The old printer in the computer room skips, on average, 1 character in 25 (i.e., the chance of skipping any particular character is 1/25).
First part :
Determine the probability that a line of 45 characters is printed without a skip.
for the first part I thought that the probability of printing without a skip is 1-1/25, for the 45 characters : (24/25)^45 but it confuses me, I think I need to solve it with geometric series but not sure
Second part: Determine the probability that at least one character is skipped in the first 12.
For the second part 1- probability (without a skip in the first 12)
1- (24/25)^12
Really unsure about this problem, can someone help me?

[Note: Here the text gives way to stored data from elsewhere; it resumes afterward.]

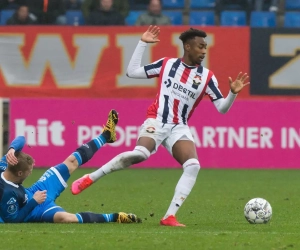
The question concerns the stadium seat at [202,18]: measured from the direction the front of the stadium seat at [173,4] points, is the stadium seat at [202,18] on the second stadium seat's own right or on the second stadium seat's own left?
on the second stadium seat's own left

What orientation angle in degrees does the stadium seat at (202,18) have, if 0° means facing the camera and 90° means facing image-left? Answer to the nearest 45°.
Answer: approximately 0°

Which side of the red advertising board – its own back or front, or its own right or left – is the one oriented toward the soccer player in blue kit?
front

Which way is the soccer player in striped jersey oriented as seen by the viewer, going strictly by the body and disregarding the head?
toward the camera

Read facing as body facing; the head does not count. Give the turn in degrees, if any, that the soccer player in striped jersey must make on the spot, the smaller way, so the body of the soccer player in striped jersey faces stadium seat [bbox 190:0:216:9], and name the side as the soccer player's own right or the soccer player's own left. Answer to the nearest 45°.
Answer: approximately 180°

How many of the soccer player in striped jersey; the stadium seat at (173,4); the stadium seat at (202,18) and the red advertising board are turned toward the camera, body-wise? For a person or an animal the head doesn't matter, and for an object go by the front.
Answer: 4

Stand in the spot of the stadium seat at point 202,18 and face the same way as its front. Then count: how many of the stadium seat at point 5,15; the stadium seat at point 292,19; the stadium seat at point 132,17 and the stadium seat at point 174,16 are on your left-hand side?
1

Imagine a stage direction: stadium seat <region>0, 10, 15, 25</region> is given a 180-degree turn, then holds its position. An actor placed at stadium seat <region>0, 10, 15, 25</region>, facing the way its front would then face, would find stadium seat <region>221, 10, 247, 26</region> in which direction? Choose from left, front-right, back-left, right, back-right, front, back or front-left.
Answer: right

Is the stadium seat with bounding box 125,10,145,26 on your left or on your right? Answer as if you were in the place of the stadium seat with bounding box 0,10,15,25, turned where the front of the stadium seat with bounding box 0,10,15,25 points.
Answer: on your left

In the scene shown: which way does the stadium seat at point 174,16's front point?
toward the camera

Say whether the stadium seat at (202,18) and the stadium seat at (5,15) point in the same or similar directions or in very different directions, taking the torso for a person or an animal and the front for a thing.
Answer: same or similar directions

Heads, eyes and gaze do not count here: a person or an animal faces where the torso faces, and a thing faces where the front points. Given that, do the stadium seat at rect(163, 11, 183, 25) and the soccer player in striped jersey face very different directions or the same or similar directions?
same or similar directions

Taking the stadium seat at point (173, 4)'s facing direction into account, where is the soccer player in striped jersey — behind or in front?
in front

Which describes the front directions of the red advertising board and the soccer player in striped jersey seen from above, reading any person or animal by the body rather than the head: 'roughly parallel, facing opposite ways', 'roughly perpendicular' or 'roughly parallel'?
roughly parallel
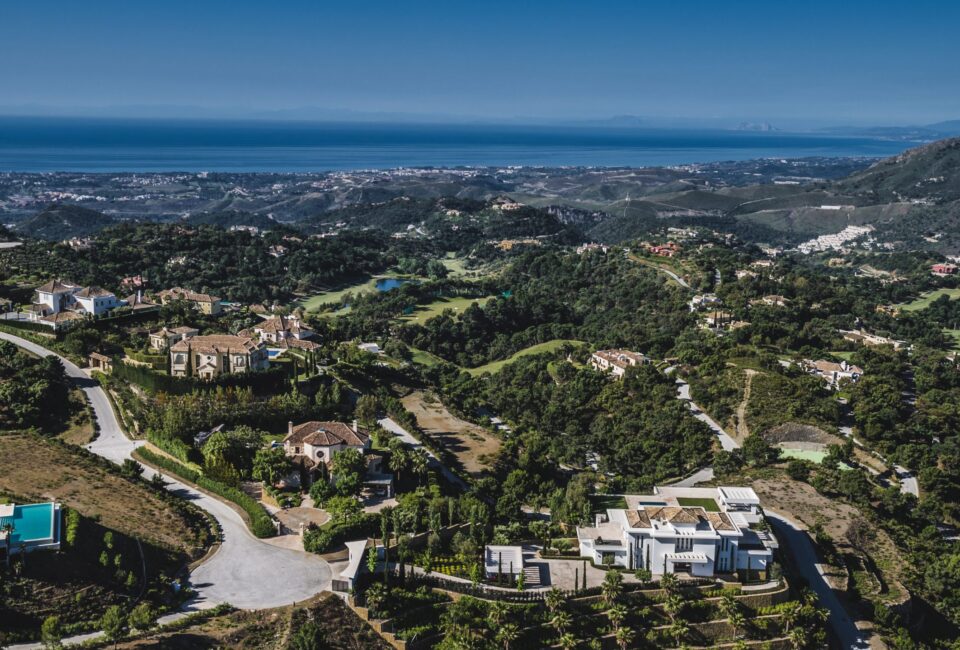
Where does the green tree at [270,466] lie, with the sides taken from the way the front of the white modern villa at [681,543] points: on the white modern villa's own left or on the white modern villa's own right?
on the white modern villa's own right

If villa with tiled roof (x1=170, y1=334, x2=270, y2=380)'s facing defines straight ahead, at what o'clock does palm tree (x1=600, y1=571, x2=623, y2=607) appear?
The palm tree is roughly at 11 o'clock from the villa with tiled roof.

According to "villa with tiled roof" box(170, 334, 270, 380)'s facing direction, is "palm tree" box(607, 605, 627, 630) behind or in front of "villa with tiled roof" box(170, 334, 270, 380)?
in front

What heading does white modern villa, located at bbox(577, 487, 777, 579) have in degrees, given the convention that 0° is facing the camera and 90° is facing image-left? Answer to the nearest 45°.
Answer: approximately 0°

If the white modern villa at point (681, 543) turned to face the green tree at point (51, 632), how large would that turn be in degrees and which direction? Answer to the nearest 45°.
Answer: approximately 45° to its right

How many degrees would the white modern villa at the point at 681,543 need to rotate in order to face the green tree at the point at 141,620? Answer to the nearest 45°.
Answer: approximately 45° to its right

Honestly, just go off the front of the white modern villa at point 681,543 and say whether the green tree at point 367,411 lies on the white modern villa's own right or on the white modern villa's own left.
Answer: on the white modern villa's own right

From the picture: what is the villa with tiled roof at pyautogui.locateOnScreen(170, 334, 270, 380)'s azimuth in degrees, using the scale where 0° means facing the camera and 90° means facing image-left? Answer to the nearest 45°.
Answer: approximately 0°

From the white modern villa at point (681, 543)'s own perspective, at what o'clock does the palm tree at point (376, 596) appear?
The palm tree is roughly at 2 o'clock from the white modern villa.

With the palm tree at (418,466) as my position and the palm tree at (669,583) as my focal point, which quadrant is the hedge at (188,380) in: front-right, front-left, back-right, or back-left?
back-right

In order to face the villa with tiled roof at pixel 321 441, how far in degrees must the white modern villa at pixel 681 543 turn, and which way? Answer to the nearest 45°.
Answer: approximately 90° to its right

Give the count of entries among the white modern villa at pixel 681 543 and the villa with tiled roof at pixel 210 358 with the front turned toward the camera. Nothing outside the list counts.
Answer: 2

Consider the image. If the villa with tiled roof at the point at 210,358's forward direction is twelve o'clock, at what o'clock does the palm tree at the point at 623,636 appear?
The palm tree is roughly at 11 o'clock from the villa with tiled roof.

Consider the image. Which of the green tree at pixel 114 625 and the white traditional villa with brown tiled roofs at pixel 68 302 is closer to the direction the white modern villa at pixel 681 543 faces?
the green tree
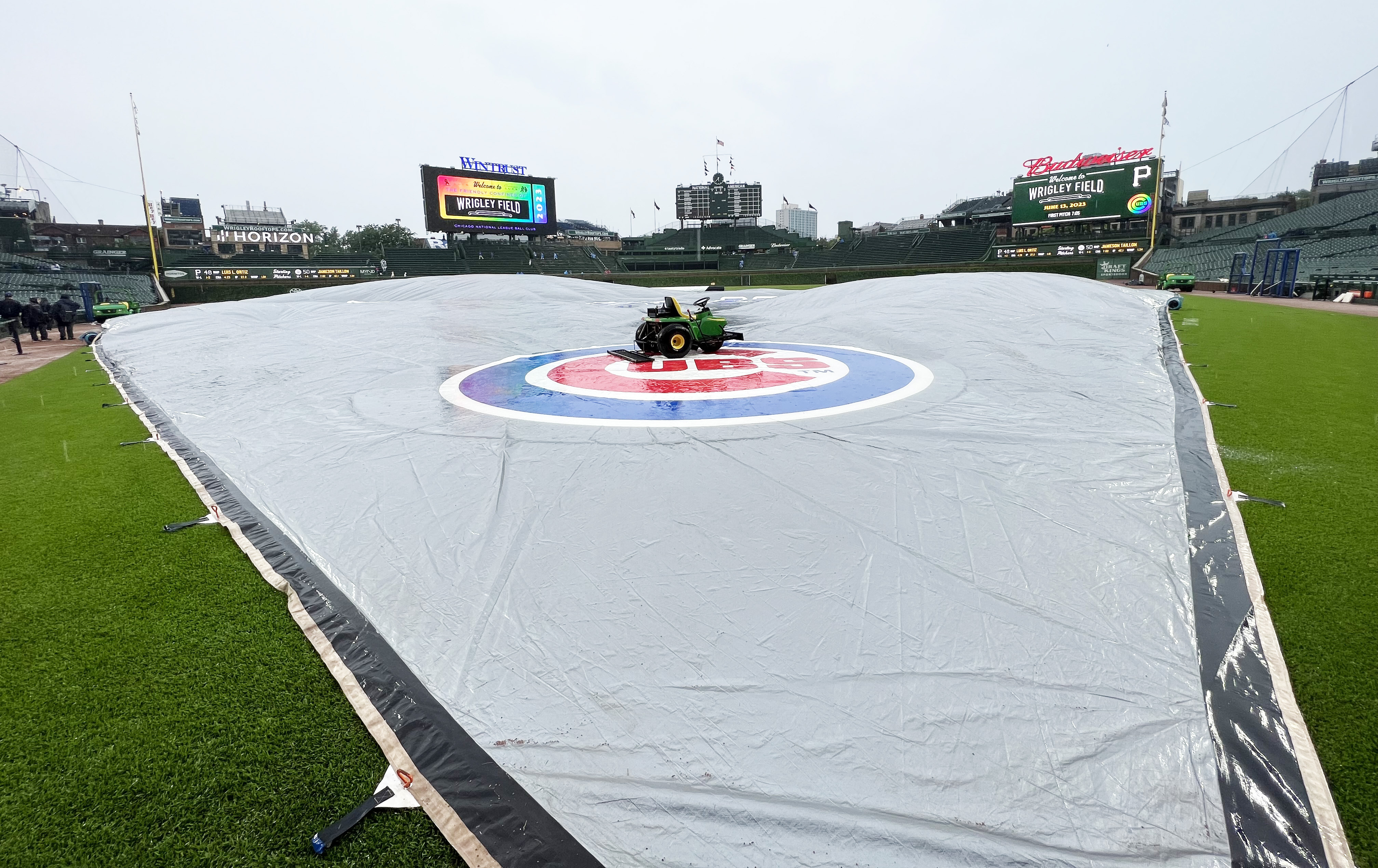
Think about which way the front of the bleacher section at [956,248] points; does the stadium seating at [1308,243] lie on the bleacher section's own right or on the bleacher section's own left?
on the bleacher section's own left

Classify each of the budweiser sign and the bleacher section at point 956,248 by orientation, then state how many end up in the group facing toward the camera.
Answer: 2

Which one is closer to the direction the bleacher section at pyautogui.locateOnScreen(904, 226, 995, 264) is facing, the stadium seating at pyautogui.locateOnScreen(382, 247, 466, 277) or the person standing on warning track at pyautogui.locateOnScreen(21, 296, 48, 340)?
the person standing on warning track

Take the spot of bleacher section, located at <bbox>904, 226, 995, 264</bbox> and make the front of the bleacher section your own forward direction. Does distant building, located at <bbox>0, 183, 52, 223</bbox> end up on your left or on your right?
on your right

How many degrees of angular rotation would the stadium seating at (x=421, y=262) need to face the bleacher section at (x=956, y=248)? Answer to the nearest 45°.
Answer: approximately 90° to its left

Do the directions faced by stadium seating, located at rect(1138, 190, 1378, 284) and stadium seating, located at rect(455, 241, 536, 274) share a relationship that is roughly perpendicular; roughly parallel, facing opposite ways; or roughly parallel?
roughly perpendicular

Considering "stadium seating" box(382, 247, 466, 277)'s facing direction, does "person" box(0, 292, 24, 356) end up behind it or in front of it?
in front

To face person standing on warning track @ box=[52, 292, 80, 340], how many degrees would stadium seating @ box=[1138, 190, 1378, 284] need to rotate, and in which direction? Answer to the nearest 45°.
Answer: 0° — it already faces them

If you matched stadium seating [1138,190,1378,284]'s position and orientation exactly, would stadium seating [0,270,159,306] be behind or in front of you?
in front

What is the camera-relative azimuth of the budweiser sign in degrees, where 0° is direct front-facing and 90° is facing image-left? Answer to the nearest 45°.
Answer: approximately 0°

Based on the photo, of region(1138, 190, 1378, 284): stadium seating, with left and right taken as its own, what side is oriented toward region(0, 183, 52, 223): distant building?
front

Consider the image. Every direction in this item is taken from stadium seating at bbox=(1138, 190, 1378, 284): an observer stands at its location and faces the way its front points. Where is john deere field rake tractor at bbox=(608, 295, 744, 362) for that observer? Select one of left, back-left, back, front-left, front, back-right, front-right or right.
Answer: front-left

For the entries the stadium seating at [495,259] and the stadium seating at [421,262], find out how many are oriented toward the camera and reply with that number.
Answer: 2
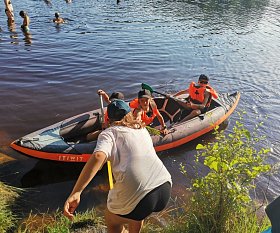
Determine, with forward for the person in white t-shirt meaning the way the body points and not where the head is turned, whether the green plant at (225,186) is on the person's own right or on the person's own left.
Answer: on the person's own right

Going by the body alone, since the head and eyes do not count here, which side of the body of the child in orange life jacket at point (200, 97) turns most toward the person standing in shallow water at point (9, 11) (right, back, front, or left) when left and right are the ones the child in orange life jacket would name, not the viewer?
right

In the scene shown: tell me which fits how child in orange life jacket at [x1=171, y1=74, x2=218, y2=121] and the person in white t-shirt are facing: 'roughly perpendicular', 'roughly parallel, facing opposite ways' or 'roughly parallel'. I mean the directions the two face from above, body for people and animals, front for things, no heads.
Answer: roughly perpendicular

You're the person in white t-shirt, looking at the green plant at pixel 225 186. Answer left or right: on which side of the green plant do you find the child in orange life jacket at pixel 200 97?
left

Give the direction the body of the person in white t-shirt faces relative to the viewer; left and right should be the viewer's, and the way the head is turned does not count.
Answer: facing away from the viewer and to the left of the viewer

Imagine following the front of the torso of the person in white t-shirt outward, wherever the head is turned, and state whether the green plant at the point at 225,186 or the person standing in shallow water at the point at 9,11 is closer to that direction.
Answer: the person standing in shallow water

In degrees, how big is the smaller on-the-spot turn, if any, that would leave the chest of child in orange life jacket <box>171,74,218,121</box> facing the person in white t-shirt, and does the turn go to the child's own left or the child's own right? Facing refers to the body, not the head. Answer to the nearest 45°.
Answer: approximately 45° to the child's own left

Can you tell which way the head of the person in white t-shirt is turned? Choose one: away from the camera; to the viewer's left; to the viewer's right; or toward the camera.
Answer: away from the camera

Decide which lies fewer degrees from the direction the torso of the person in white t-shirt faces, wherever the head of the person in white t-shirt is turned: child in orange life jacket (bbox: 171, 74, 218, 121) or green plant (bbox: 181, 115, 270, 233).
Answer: the child in orange life jacket
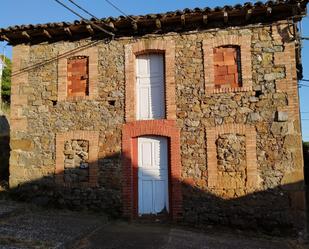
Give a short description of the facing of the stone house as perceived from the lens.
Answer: facing the viewer
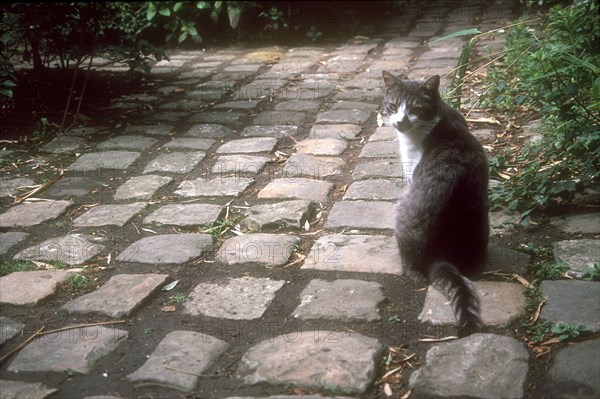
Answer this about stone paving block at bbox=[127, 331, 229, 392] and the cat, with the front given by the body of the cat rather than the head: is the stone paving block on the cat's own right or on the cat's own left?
on the cat's own left

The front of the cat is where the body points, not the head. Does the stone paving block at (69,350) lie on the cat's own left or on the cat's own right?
on the cat's own left

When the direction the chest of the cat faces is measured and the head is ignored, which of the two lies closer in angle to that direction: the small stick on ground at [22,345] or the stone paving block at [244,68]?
the stone paving block

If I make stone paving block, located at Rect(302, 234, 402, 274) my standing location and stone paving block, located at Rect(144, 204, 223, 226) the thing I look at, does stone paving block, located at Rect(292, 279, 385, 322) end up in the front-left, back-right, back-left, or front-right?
back-left

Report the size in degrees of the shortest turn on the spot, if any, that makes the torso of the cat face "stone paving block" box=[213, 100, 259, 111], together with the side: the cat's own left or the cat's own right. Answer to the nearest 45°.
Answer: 0° — it already faces it

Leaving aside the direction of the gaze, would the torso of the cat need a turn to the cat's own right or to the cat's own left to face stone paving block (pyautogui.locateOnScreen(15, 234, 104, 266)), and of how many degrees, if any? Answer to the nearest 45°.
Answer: approximately 45° to the cat's own left

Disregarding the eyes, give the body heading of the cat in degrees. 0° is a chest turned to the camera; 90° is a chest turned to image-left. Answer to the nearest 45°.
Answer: approximately 135°

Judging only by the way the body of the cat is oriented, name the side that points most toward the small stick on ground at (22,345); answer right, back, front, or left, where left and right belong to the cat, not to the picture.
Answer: left

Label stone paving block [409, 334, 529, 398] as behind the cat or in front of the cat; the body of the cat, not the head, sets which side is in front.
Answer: behind

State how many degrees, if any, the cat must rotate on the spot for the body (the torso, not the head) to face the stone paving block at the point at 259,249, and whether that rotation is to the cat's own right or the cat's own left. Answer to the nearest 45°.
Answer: approximately 45° to the cat's own left

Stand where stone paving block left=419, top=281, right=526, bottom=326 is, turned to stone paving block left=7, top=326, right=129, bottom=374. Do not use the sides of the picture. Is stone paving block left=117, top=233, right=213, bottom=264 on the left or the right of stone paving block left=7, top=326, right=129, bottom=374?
right

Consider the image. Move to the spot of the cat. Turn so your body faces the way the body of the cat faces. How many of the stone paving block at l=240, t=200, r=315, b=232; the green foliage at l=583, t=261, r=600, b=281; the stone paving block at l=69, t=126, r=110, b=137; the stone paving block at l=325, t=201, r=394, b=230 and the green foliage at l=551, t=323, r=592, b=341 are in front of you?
3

Since the problem only gives the average probability, you are supposed to assume the Poisson distribution according to which \begin{equation*} P(x)=\frac{e^{-\lambda }\lambda ^{x}}{x!}\text{, where }\lambda \text{ is the average number of events.} \end{equation*}
Determine the probability that a line of 45 characters is printed without a skip: Since $1$ error occurs on average for $25$ characters, \begin{equation*} \lambda =45/25=1.8\text{ skips per }45\text{ characters on average.} \end{equation*} Then, \begin{equation*} P(x=0)=\frac{e^{-1.8}\times (1.8)^{0}}{0!}=e^{-1.8}\approx 0.16530\text{.} \end{equation*} Determine the probability that at least one character is skipped in the first $12$: This time \begin{equation*} \lambda =12/25=0.48\text{ skips per }12\text{ characters on average.} \end{equation*} Note that, \begin{equation*} P(x=0)=\frac{e^{-0.48}\times (1.8)^{0}}{0!}=e^{-0.48} \end{equation*} and we have \begin{equation*} P(x\geq 1)=1-P(x=0)=1-e^{-0.48}\approx 0.38122\text{.} \end{equation*} All the Best.